The final day of seminars did not disappoint as the last two CBD sessions capped a week of excellent information and practical advice for thriving in the industry.
Dr. Jeffrey Burke ND, MH, the Global Sales and Education Manager at Barlean’s, Ola Lessard, VP Consumer Marketing & Communications at Barlean’s, Joel Matteson J.D., LLM, General Counsel at Barlean’s, and Marge Roman, a Manager at Stay Healthy contributed to the panel discussion.
Barlean’s is a family-owned business that has been in the supplements business for over 30 years, becoming a trusted name brand during that time.
The company entered the CBD market in early 2018, calling it a “natural extension” for their business.
Burke noted it is an exciting time to be in the natural products industry.
“I have never seen a train moving this fast in my 40 years in this industry,” said Burke, about CBD.
He then discussed several frequently asked questions by consumers, providing advice on how retailers and producers of CBD products can answer them legally and accurately.
Essentially, companies should use the guidelines provided by the Dietary Supplement Health and Education Act of 1994.
Matteson spoke on the legal and regulatory status of CBD.
He mentioned that the big question right now is if CBD should be considered a drug or supplement.
Currently, the FDA sees CBD as a drug because it is the main ingredient in Epidiolex, an FDA-approved drug therapy for epilepsy.
However, there are pathways for the agency to allow CBD for use in food and supplement products.
Finally, the team shared three big takeaways for the discussion.
The first was for companies to have a voice in the discussions between the FDA and industry.
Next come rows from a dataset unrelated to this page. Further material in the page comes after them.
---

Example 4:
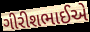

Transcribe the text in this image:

ગીરીશભાઈએ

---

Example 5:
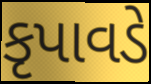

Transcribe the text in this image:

કૃપાવડે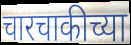
चारचाकीच्याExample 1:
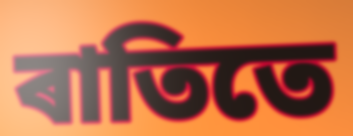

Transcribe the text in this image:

Second, to avoid claims and follow the good manufacturing practices outlined for the supplement industry. Third, companies should talk with state representatives to help shape CBD legislation as state regulations are in flux.
Stuart Tomc, the Vice President of Human Nutrition at CV Sciences, was the speaker for this seminar.
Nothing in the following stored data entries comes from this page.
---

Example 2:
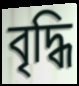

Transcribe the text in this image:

বৃদ্ধি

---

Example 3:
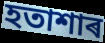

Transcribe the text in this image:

হতাশাৰ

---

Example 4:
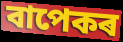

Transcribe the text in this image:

বাপেকৰ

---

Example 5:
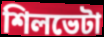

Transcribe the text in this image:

শিলভেটা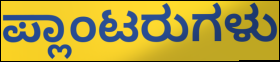
ಪ್ಲಾಂಟರುಗಳು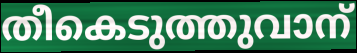
തീകെടുത്തുവാന്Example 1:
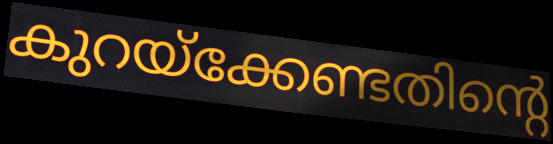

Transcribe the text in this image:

കുറയ്ക്കേണ്ടതിന്റെ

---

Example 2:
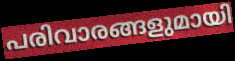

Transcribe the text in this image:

പരിവാരങ്ങളുമായി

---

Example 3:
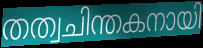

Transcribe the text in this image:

തത്വചിന്തകനായി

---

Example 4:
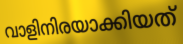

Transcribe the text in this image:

വാളിനിരയാക്കിയത്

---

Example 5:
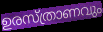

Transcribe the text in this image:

ഉരസ്ത്രാണവുംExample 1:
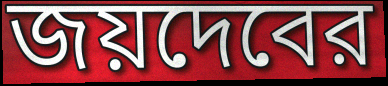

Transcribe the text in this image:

জয়দেবের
Tomc discussed some of the changes in the legal status of CBD, and also talked about the future of hemp.
Hemp products have become increasingly popular, especially with the rising interest in plant-based items.
Hemp protein, clothing, among many other things have started to garner attention with the full legalization of the plant.
Of course, hemp extracts are probably the most highly demanded products, but the FDA has made it difficult for producers to know what’s legal and what’s not with extracts.
Tomc spoke on the difference between FDA approved drugs and hemp extracts, which essentially boils down to their contents.
The VP ended with advice on how to find trusted brands in the market, including looking for transparency and quality.